Published online by Cambridge University Press: 05 January 2012
Relevant and Irrelevant Criticisms
A major legacy of Leo Strauss’s life and scholarship was a distinctive way of reading texts. Despite Strauss’s attempt to assure Hans-Georg Gadamer in 1954 that his “hermeneutic experience is very limited and excludes the possibility of a universal hermeneutic theory,” his assertion is not to be taken uncritically. Strauss pioneered a way of studying political classics that his students took over and disseminated. Once created, this method was carried from Strauss’s redoubt at Chicago into departments of political science and political theory across the United States and Canada.

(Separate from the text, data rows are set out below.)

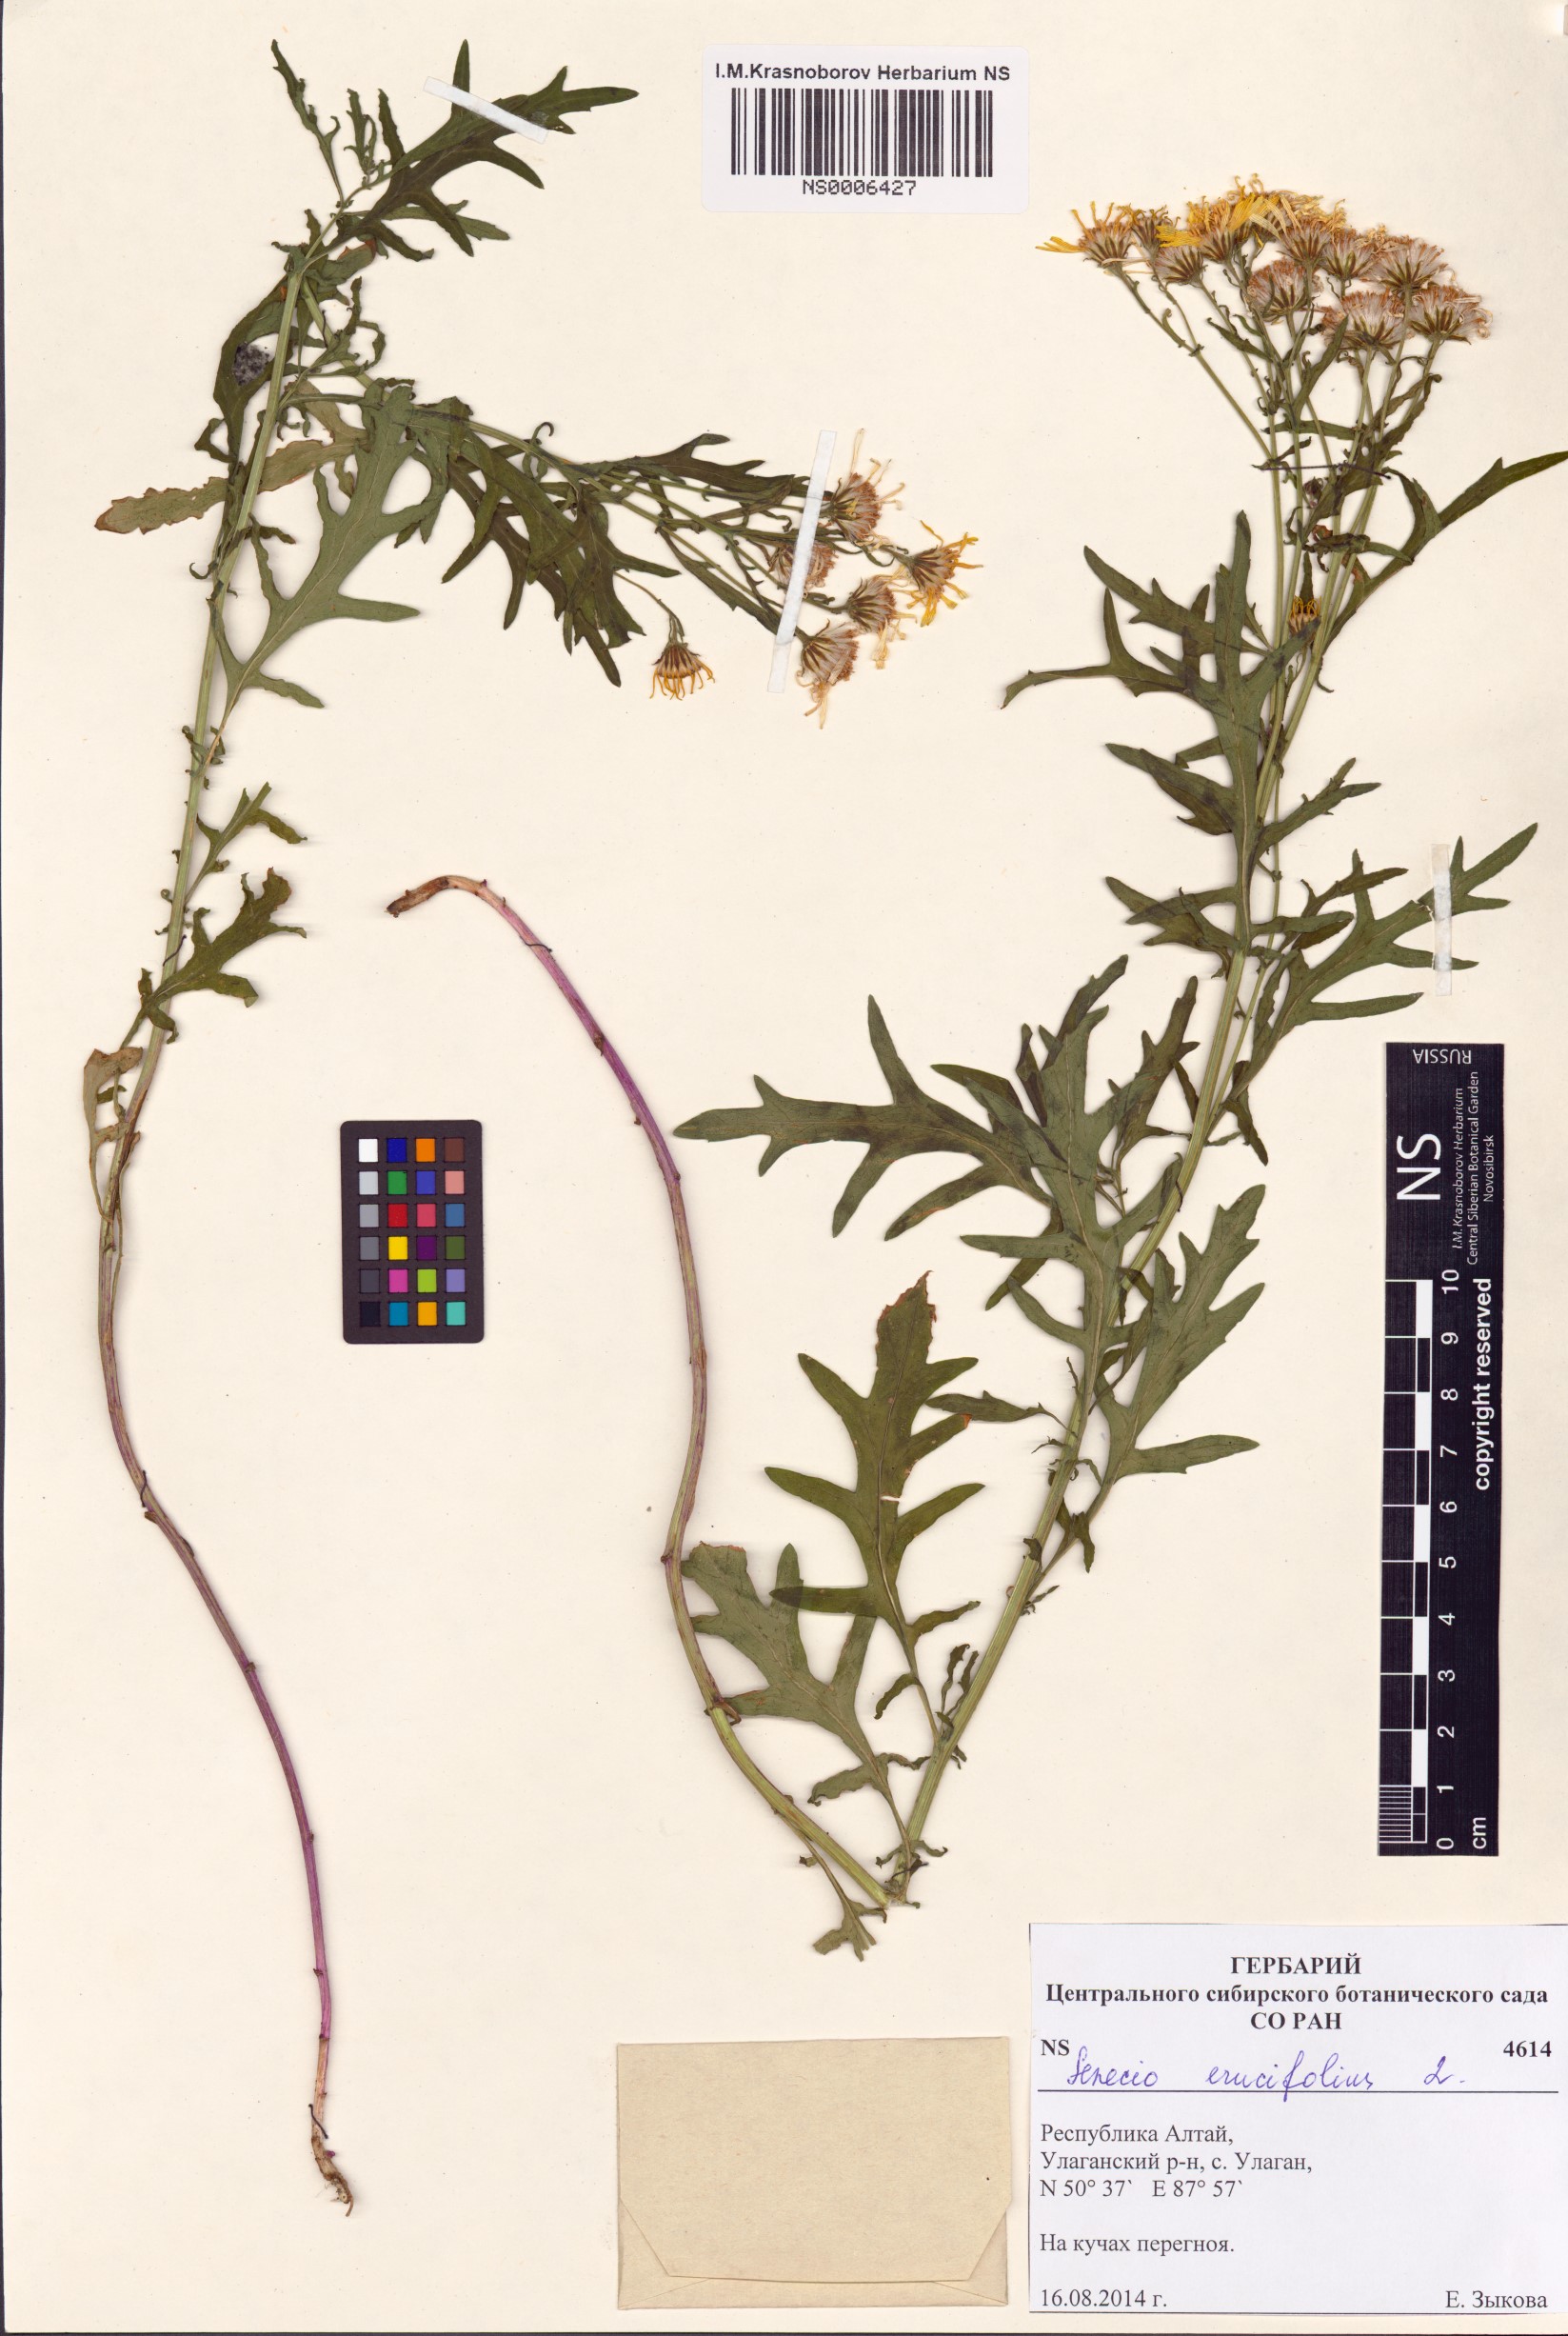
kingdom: Plantae
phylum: Tracheophyta
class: Magnoliopsida
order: Asterales
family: Asteraceae
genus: Jacobaea
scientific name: Jacobaea erucifolia
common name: Hoary ragwort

One can identify Strauss’s hermeneutic by how its adherents examine texts and by the political thinkers they interpret. Plato, Averroes, Maimonides, Machiavelli, Hobbes, Spinoza, Locke, Montesquieu, Rousseau, and Tocqueville – and less often Aristotle, Burke, and Hegel – are thinkers whom Strauss and his disciples have considered worthy of scrutiny. By contrast, they care less (except for the Catholic Straussians) about any distinctly Christian political heritage. This disinclination may come from the belief that the best political thinkers are thought to have been religious skeptics. Some Straussians have also claimed to find concealed skepticism about religious or political authority in medieval writers who are conventionally considered orthodox Catholics.